PROBLEM DESCRIPTION — Every line below should be copied exactly; drop the pictures.

STORED DATA —
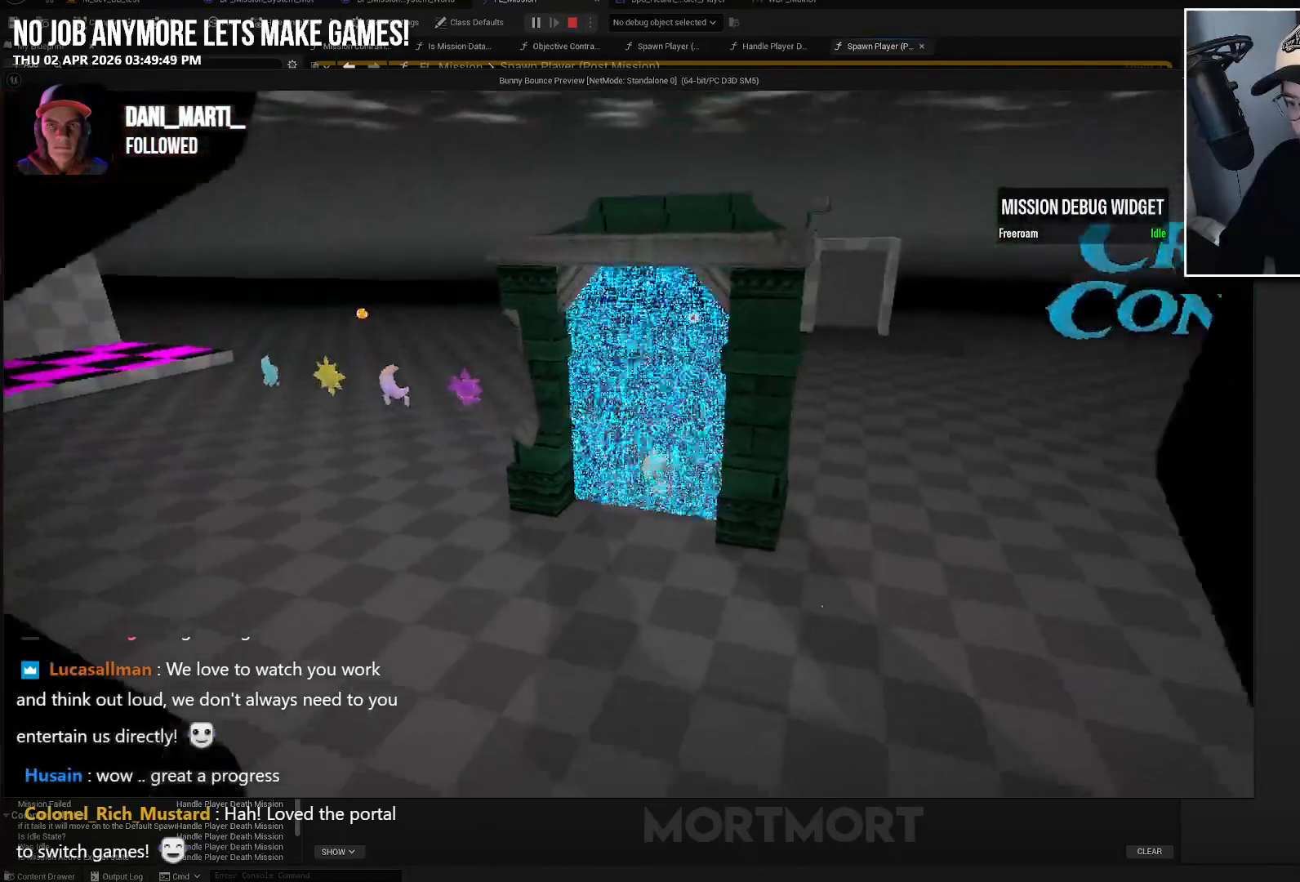
{"buttons": [], "left_stick": "center", "right_stick": "center", "events": []}
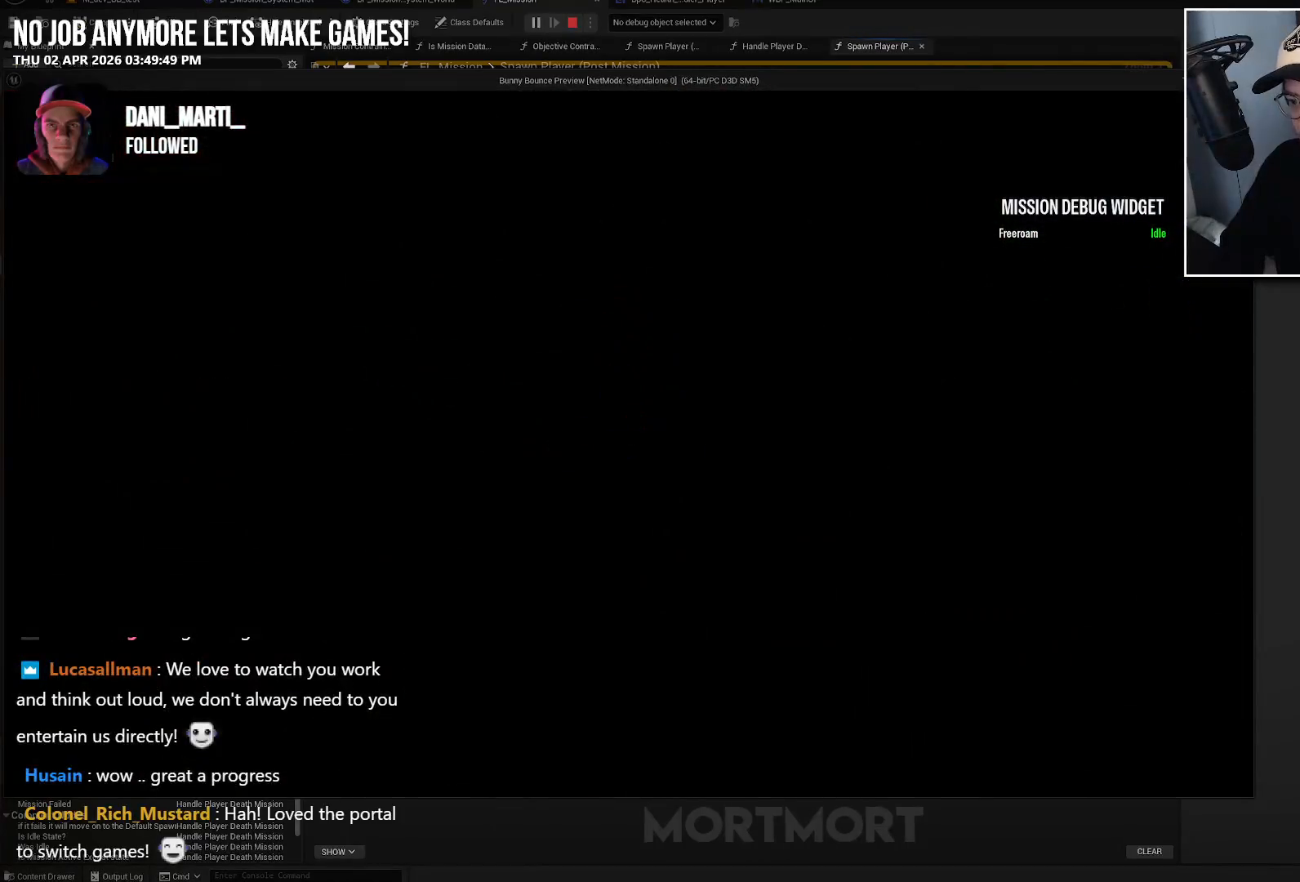
{"buttons": [], "left_stick": "center", "right_stick": "center", "events": []}
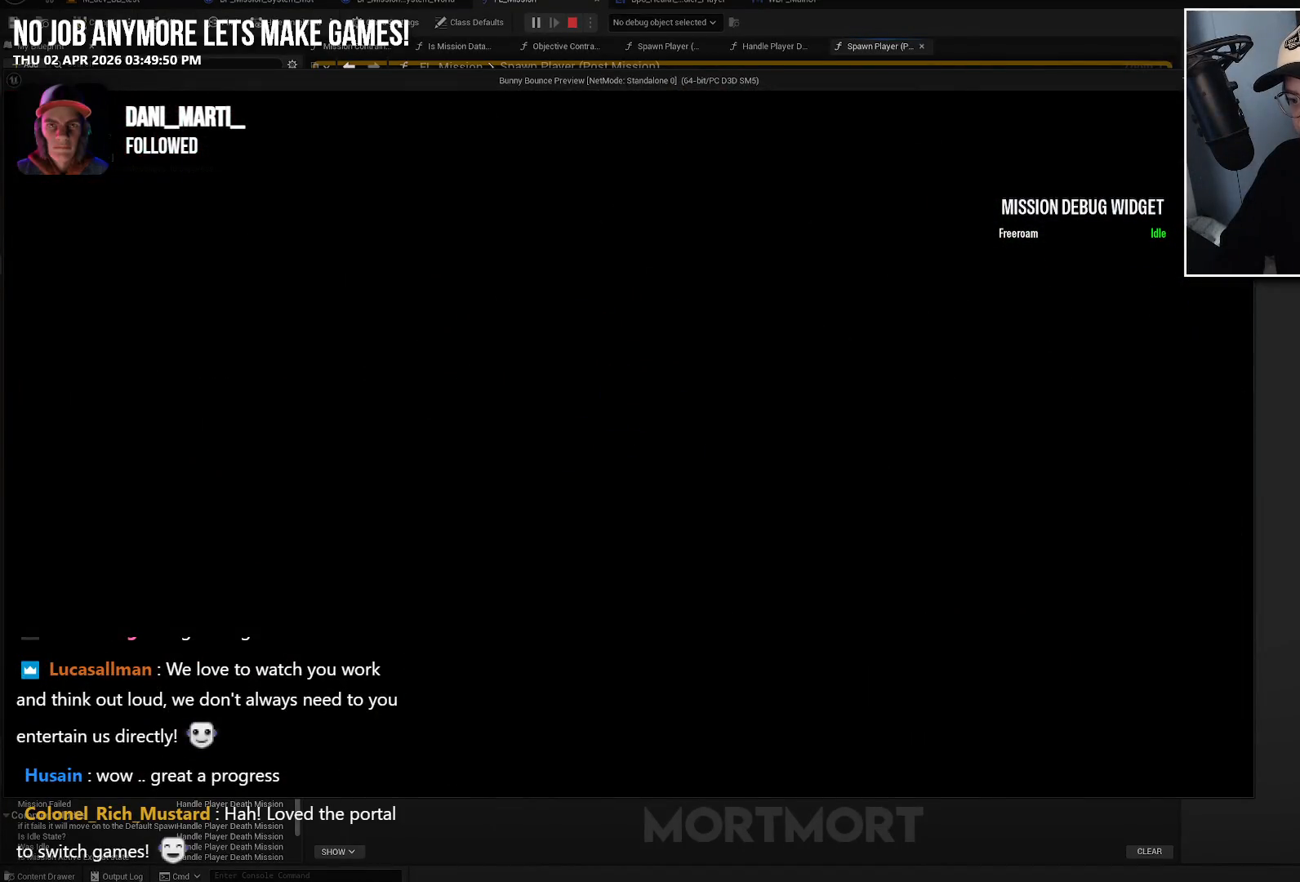
{"buttons": [], "left_stick": "up", "right_stick": "center", "events": [[467, "left_stick", "up"]]}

WRITTEN SOLUTION —
{"buttons": [], "left_stick": "center", "right_stick": "center", "events": []}
{"buttons": [], "left_stick": "center", "right_stick": "center", "events": []}
{"buttons": [], "left_stick": "up", "right_stick": "center", "events": [[467, "left_stick", "up"]]}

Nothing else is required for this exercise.